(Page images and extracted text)
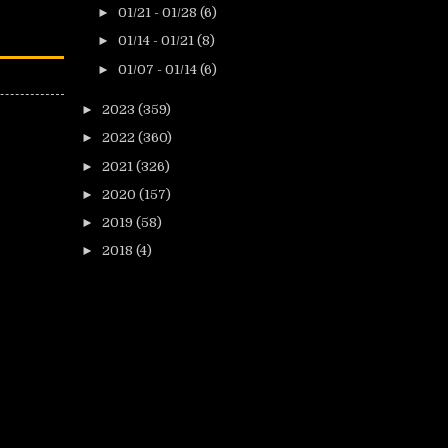
►
01/21 - 01/28
(6)
►
01/14 - 01/21
(8)
►
01/07 - 01/14
(6)
►
2023
(359)
►
2022
(360)
►
2021
(326)
►
2020
(157)
►
2019
(58)
►
2018
(4)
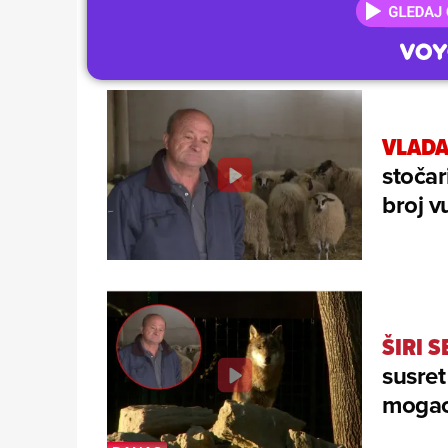
VLADA
stočar
broj v
ŠIRI 
susret
mogao 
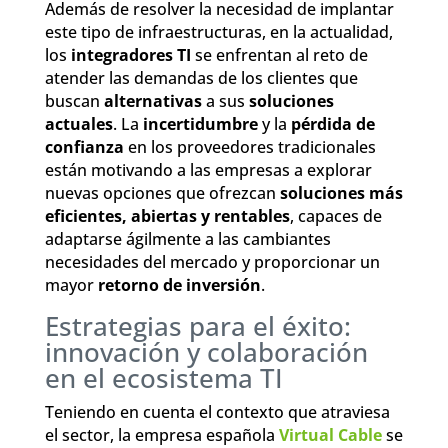
Además de resolver la necesidad de implantar
este tipo de infraestructuras, en la actualidad,
los
integradores TI
se enfrentan al reto de
atender las demandas de los clientes que
buscan
alternativas
a sus
soluciones
actuales
. La
incertidumbre
y la
pérdida de
confianza
en los proveedores tradicionales
están motivando a las empresas a explorar
nuevas opciones que ofrezcan
soluciones más
eficientes, abiertas y rentables
, capaces de
adaptarse ágilmente a las cambiantes
necesidades del mercado y proporcionar un
mayor
retorno de inversión
.
Estrategias para el éxito:
innovación y colaboración
en el ecosistema TI
Teniendo en cuenta el contexto que atraviesa
el sector, la empresa española
Virtual Cable
se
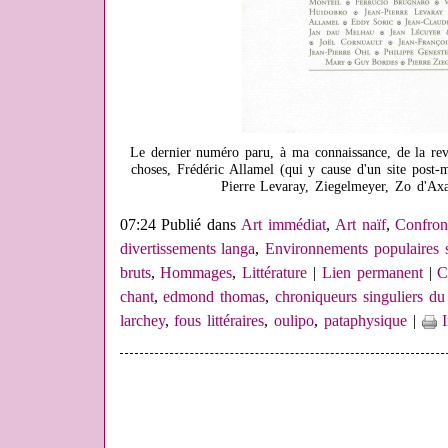
Le dernier numéro paru, à ma connaissance, de la rev
choses, Frédéric Allamel (qui y cause d'un site post-
Pierre Levaray, Ziegelmeyer, Zo d'Axa
07:24 Publié dans
Art immédiat
,
Art naïf
,
Confron
divertissements langa
,
Environnements populaires 
bruts
,
Hommages
,
Littérature
|
Lien permanent
|
C
chant
,
edmond thomas
,
chroniqueurs singuliers du 
larchey
,
fous littéraires
,
oulipo
,
pataphysique
|
I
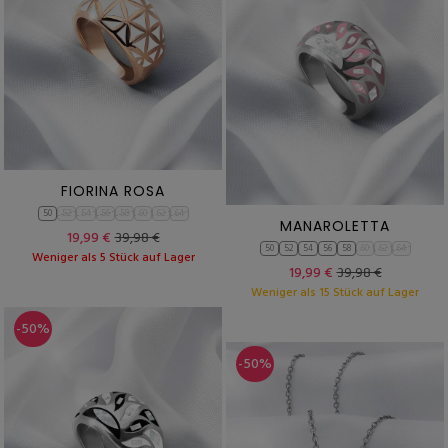
FIORINA ROSA
50
52
54
56
58
60
62
64
MANAROLETTA
19,99 €
39,98 €
50
52
54
56
58
60
62
64
Weniger als 5 Stück auf Lager
19,99 €
39,98 €
Weniger als 15 Stück auf Lager
-50%
-50%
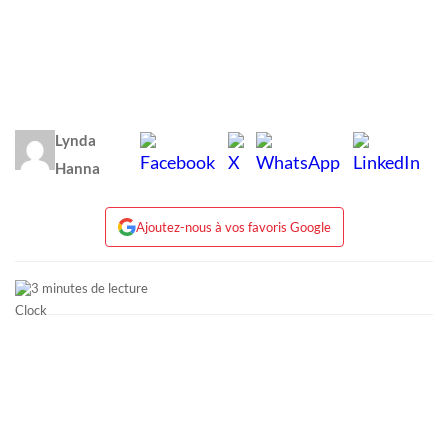
Lynda
Hanna
Ajoutez-nous à vos favoris Google
3 minutes de lecture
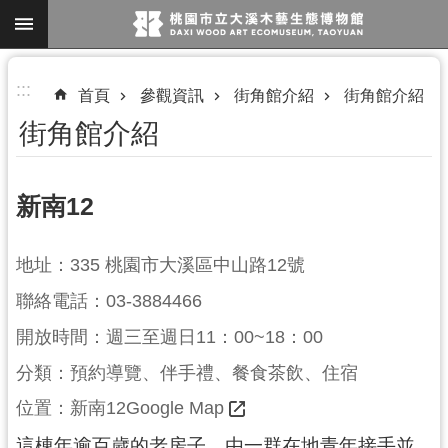
跳到主要內容區塊
進
:::
首頁
參觀資訊
街角館介紹
街角館介紹
階
街角館介紹
搜
尋
新南12
參
地址：335 桃園市大溪區中山路12號
觀
聯絡電話：03-3884466
資
訊
開放時間：週三至週日11：00~18：00
展
分類：預約導覽、伴手禮、餐食茶飲、住宿
覽
位置：
新南12Google Map
便
這棟年逾百歲的老房子，由一群在地青年接手並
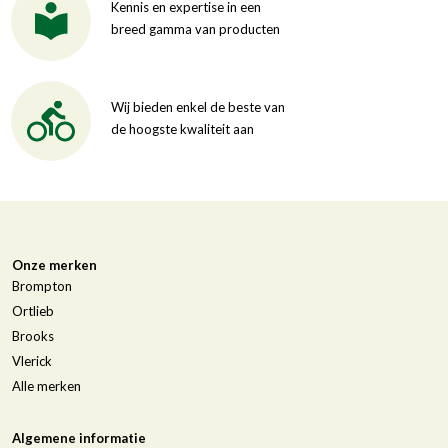
Kennis en expertise in een
breed gamma van producten
Wij bieden enkel de beste van
de hoogste kwaliteit aan
Onze merken
Brompton
Ortlieb
Brooks
Vlerick
Alle merken
Algemene informatie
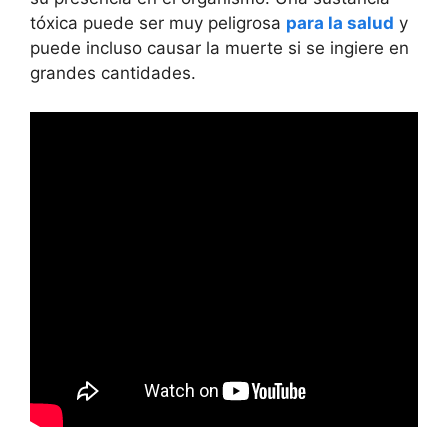
tóxica puede ser muy peligrosa
para la salud
y
puede incluso causar la muerte si se ingiere en
grandes cantidades.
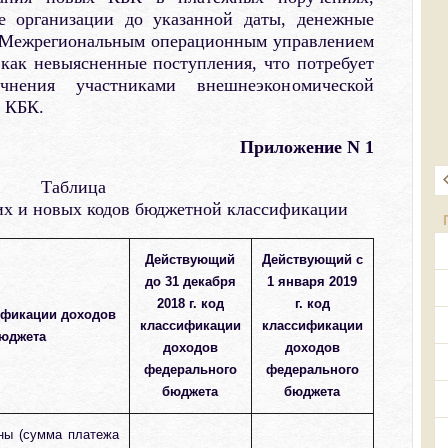
е организации до указанной даты, денежные
я Межрегиональным операционным управлением
 как невыясненные поступления, что потребует
нения участниками внешнеэкономической
 КБК.
Приложение N 1
Таблица
их и новых кодов бюджетной классификации
Действующий
Действующий с
до 31 декабря
1 января 2019
2018 г. код
г. код
ификации доходов
классификации
классификации
юджета
доходов
доходов
федерального
федерального
бюджета
бюджета
ны (сумма платежа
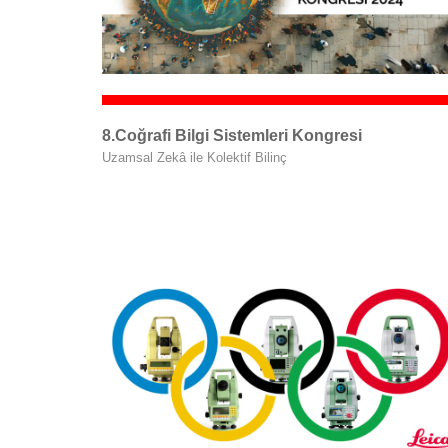
8.Coğrafi Bilgi Sistemleri Kongresi
Uzamsal Zekâ ile Kolektif Bilinç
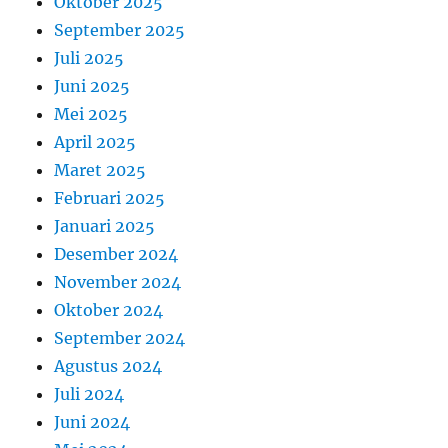
Oktober 2025
September 2025
Juli 2025
Juni 2025
Mei 2025
April 2025
Maret 2025
Februari 2025
Januari 2025
Desember 2024
November 2024
Oktober 2024
September 2024
Agustus 2024
Juli 2024
Juni 2024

# Exercise goal
All lines with the word "Weniger" must be located in the data and copied.

# Problem solution
Weniger als 5 Stück auf Lager
Weniger als 15 Stück auf Lager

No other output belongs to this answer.